_Excerpt provided:_
- Opening Delimiter -
You know the drill. Fire up the coffee percolator, break out your copy of Kernighan and Ritchie, grab your cheat sheet of TCP/IP functions and parameters, slam a cassette into the tape player and start programming. Oh, wait; that’s so 70s and 80s! In the hierarchy of abstractions, it’s only slightly above toggling absolute binary into the front panel of the machine.

In the web service world, we have moved beyond these low level tools. Over the past twenty years, we have built and embraced a suite of powerful libraries, scripting languages, software services and tools that allow developers to create complex software systems, while hiding the low level attributes of networks and computer systems. We focus on composition, abstraction, rapid deployment, software scaling and human productivity.

Meanwhile, in the world of high-performance computing, message passing has remained the programming paradigm of choice for over twenty years. The durable Message Passing Interface (MPI) standard, with send/receive, broadcast and reduction operators is still used to construct parallel programs composed of tens to hundreds of thousands of communicating processes. Each interprocess communication is orchestrated by the developer based on knowledge of code function and overhead.

To date, attempts to develop higher level programming abstractions, tools and environments for high-performance computing have largely failed. There are many reasons for this failure, but I believe many are rooted in our excessive focus on hardware performance measures. By definition, the raison d’être for high-performance computing is high performance, but floating point operations per second (FLOPS) need not be the only measure. Human productivity, total cost and time to solution are equally, if not more important.

I am confident that high-performance computing can and should learn a few tricks from the world of web services. We need a Ruby on Rails for defining parallel application frameworks and an Erlang for concurrent specification. We need to focus on high-productivity computing, balancing human and machine performance.

You know the drill. Pour some hot water in the French press, break out your copy of Lattice QCD for Dummies, grab your cheat sheet of high-performance computing abstractions, download some digital tunes and start programming. In all seriousness, a new world of opportunity and scientific discovery awaits those who first embrace and master the abstractions needed to create rich, multidisciplinary parallel applications.
- Closing Delimiter -
_Data excerpts:_
- Opening Delimiter -
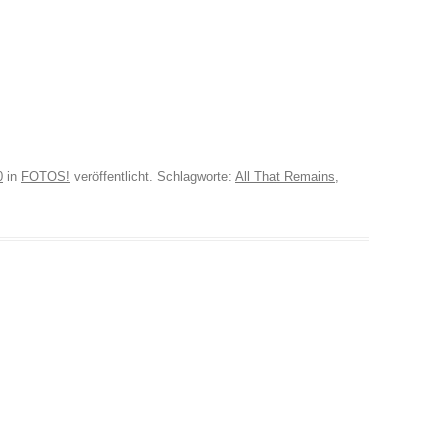
0
in
FOTOS!
veröffentlicht. Schlagworte:
All That Remains
,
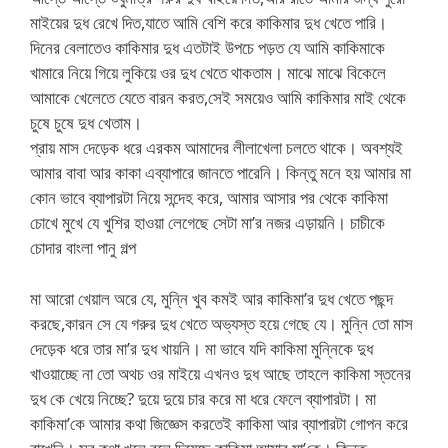
মাইয়ের দুধ রেখে দিত,যাতে আমি বেশি করে কাকিমার দুধ খেতে পারি।
দিনের বেলাতেও কাকিমার দুধ এতটাই উপচে পড়ত যে আমি কাকিমাকে
খামারে নিয়ে গিয়ে লুকিয়ে ওর দুধ খেতে থাকতাম। মাঝে মাঝে বিকেলে
আমাকে খেলেতে যেতে বারন করত,সেই সময়েও আমি কাকিমার মাই থেকে
চুষে চুষে দুধ খেতাম।
প্রায় মাস দেড়েক ধরে এরকম আমাদের লীলাখেলা চলতে থাকে। অবশ্যই
আমার বাবা আর কাকা এব্যাপারে জানতে পারেনি। কিন্তু মনে হয় আমার মা
কোন ভাবে ব্যাপারটা নিয়ে সন্দেহ করে, আমার আসার পর থেকে কাকিমা
চোখে মুখে যে খুশির হাওয়া লেগেছে সেটা মা’র নজর এড়ায়নি। চাচীকে
চোদার বাংলা পানু গল্প
মা আরো খেয়াল অরে যে, মুন্নি খুব কমই আর কাকিমা’র দুধ খেতে পছন্দ
করছে,কারন সে যে গরুর দুধ খেতে অভ্যস্ত হয়ে গেছে যে। মুন্নি তো মাস
দেড়েক ধরে তার মা’র দুধ খায়নি। মা ভাবে যদি কাকিমা মুন্নিকে দুধ
খাওয়াচ্ছে না তো অথচ ওর মাইয়ে এখনও দুধ আছে তাহলে কাকিমা স্তনের
দুধ কে খেয়ে নিচ্ছে? দুয়ে দুয়ে চার করে মা ধরে ফেলে ব্যাপারটা। মা
কাকিমা’কে আমার কথা জিজ্ঞেস করতেই কাকিমা আর ব্যাপারটা গোপন করে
- Closing Delimiter -
_Complete the following:_
1/ In the piece on high-performance computing, which programming paradigm is said to have stayed the choice in high-performance computing for over twenty years?
2/ From the piece on high-performance computing, return the passage starting with "You know the drill. Fire" and going on through "of the machine.".
The rows are separate material and are not part of the piece on high-performance computing.

_Answers to the exercise:_
1/ Message passing.

2/
You know the drill. Fire up the coffee percolator, break out your copy of Kernighan and Ritchie, grab your cheat sheet of TCP/IP functions and parameters, slam a cassette into the tape player and start programming. Oh, wait; that’s so 70s and 80s! In the hierarchy of abstractions, it’s only slightly above toggling absolute binary into the front panel of the machine.